Vor seiner politischen Karriere war der Vater zweier Kinder Buchhändler. Neben Europa und dem Fussball begeistert er sich von Kindes Beinen an schon für das gedruckte Wort. Eines seiner Lieblingsbücher ist nach seinen eigenen Angaben "Der Leopard" von Tomasi di Lampedusa. Zudem, sagt er, schätze er alle Werke des britischen Historikers Eric Hobsbawm. Zwischen 1975 und 1977 lernte Schulz das Buchhändler-Handwerk, indem er eine Lehre machte. Später arbeitete er in verschiedenen Buchhandlungen und Verlagen, ehe er 1982 eine eigene Buchhandlung gründete, die er bis zu seinem Wechsel ins Europaparlament führte.
Berlusconi und der Nazi-Vergleich
Während Schulz, der mit einer Garten- und Landschaftsarchitektin verheiratet ist, bislang noch nie durch private Skandale aufgefallen ist, wurde er 2003 einer grossen deutschen Öffentlichkeit schlagartig bekannt, weil ihm eine mehr als zweifelhafte Ehre zu Teil wurde: Silvio Berlusconi, Italiens für private ebenso wie politische Skandale bestens bekannter Ex-Ministerpräsident verglich Schulz im Europäischen Parlament mit einem Aufseher in einem Konzentrationslager. "Herr Schulz, ich weiss, dass es in Italien einen Produzenten gibt, der einen Film über Nazi-Konzentrationslager dreht. Ich werde Sie für die Rolle des Kapo empfehlen. Sie sind perfekt!", hatte Berlusconi damals gesagt. Schulz hatte zuvor kritisiert, der Italiener könne nicht gleichzeitig an der Spitze einer Regierung und eines riesigen Medienimperiums stehen. Dabei werde es sicher zu Interessenkonflikten kommen.

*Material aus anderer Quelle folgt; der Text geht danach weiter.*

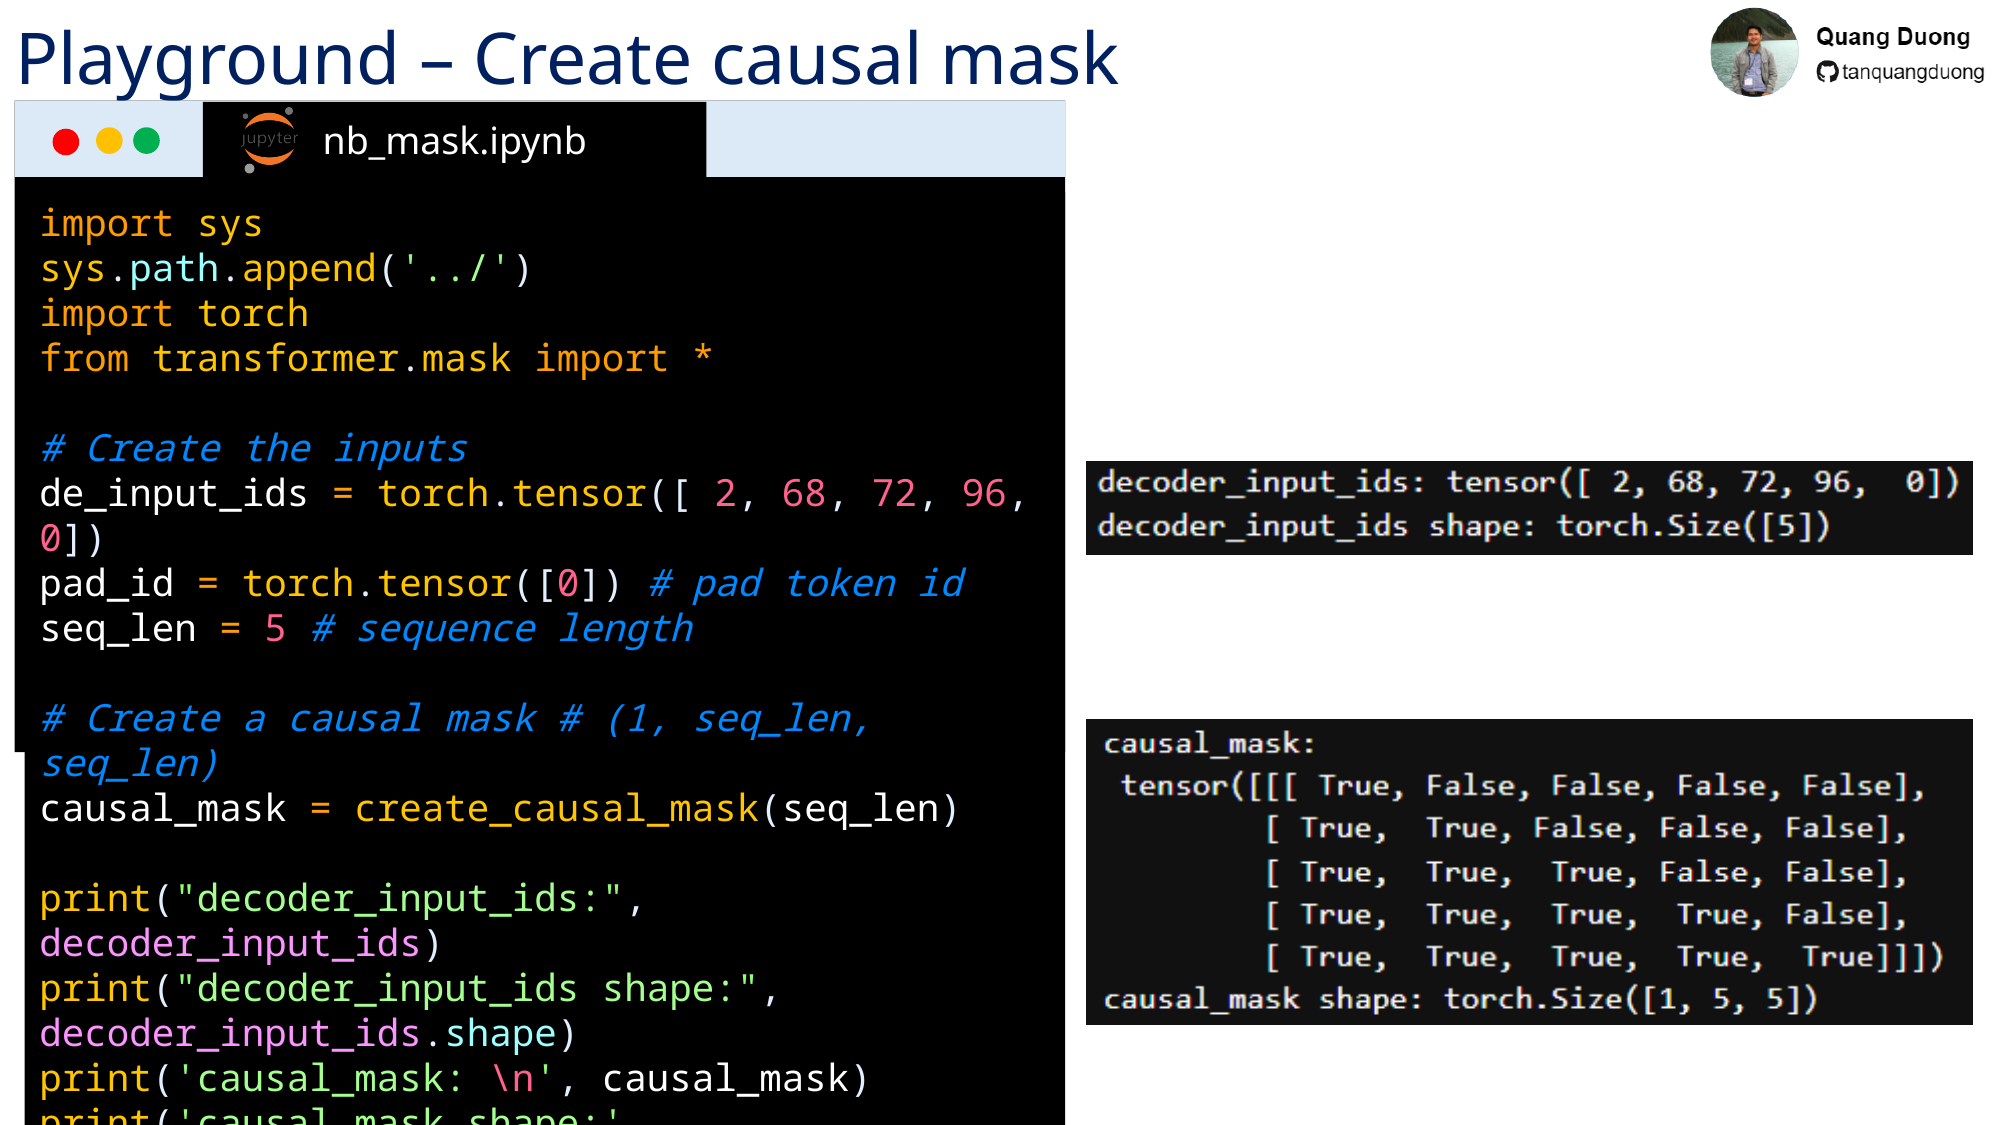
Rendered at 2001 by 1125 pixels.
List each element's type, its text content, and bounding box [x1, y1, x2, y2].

text_box [13, 99, 1067, 178]
text_box nb_mask.ipynb [201, 100, 708, 179]
picture [239, 105, 299, 175]
text_box [13, 178, 1067, 754]
picture [1704, 6, 1986, 101]
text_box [51, 126, 161, 156]
text_box Playground – Create causal mask [0, 13, 1425, 108]
picture [1085, 461, 1973, 555]
picture [1085, 719, 1973, 1026]
text_box import sys sys.path.append('../') import torch from transformer.mask import * # Create the inputs de_input_ids = torch.tensor([ 2, 68, 72, 96, 0]) pad_id = torch.tensor([0]) # pad token id seq_len = 5 # sequence length # Create a causal mask # (1, seq_len, seq_len) causal_mask = create_causal_mask(seq_len) print("decoder_input_ids:", decoder_input_ids) print("decoder_input_ids shape:", decoder_input_ids.shape) print('causal_mask: \n', causal_mask) print('causal_mask shape:', causal_mask.shape) [24, 191, 1066, 1125]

Dass Schulz damals zwar empört, aber alles in allem doch ruhig auf die Vorwürfe Berlusconi reagiert hatte, weist auf seine vielleicht grösste politische Schwäche hin, die zu seinem vielleicht bedeutsamsten Hindernis im Wahlkampf werden könnte. Denn Schulz kann einerseits – auch ohne Sprechzettel – Reden voller Emotionen halten kann. Sein Leitmotiv dabei: Europa, das ist nicht mehr Regeln, mehr Bürokratie, mehr Vorschriften. Europa, das ist vor allem "die Antwort auf den Irrsinn des Krieges unter Nachbarn". Andererseits kann er nicht wirklich polarisieren, nicht wirklich zuspitzen. Komplizierte Sachverhalte in leicht verständliche Sätze packen, vor allem, wenn er improvisieren muss; einen politischen Gegner auch mal mit harten Tönen angehen – das ist nicht unbedingt sein Metier.
Schulz oder Juncker?
Allerdings: Jean-Claude Juncker, der Spitzenkandidat der Konservativen im Europawahlkampf und ehemalige luxemburgische Ministerpräsident, ist ein ähnlich ausgleichender Politiker wie Schulz. Und er ist ein ebenso überzeugter und glaubwürdiger Europäer wie der Deutsche, spricht ähnlich viele Sprachen, hat ebenso viel Erfahrung im Umgang mit den europäischen Institutionen. Dieses Kaum-Unterscheiden-Können könnte für Schulz das wirklich grösste Problem im laufenden Europa-Wahlkampf sein.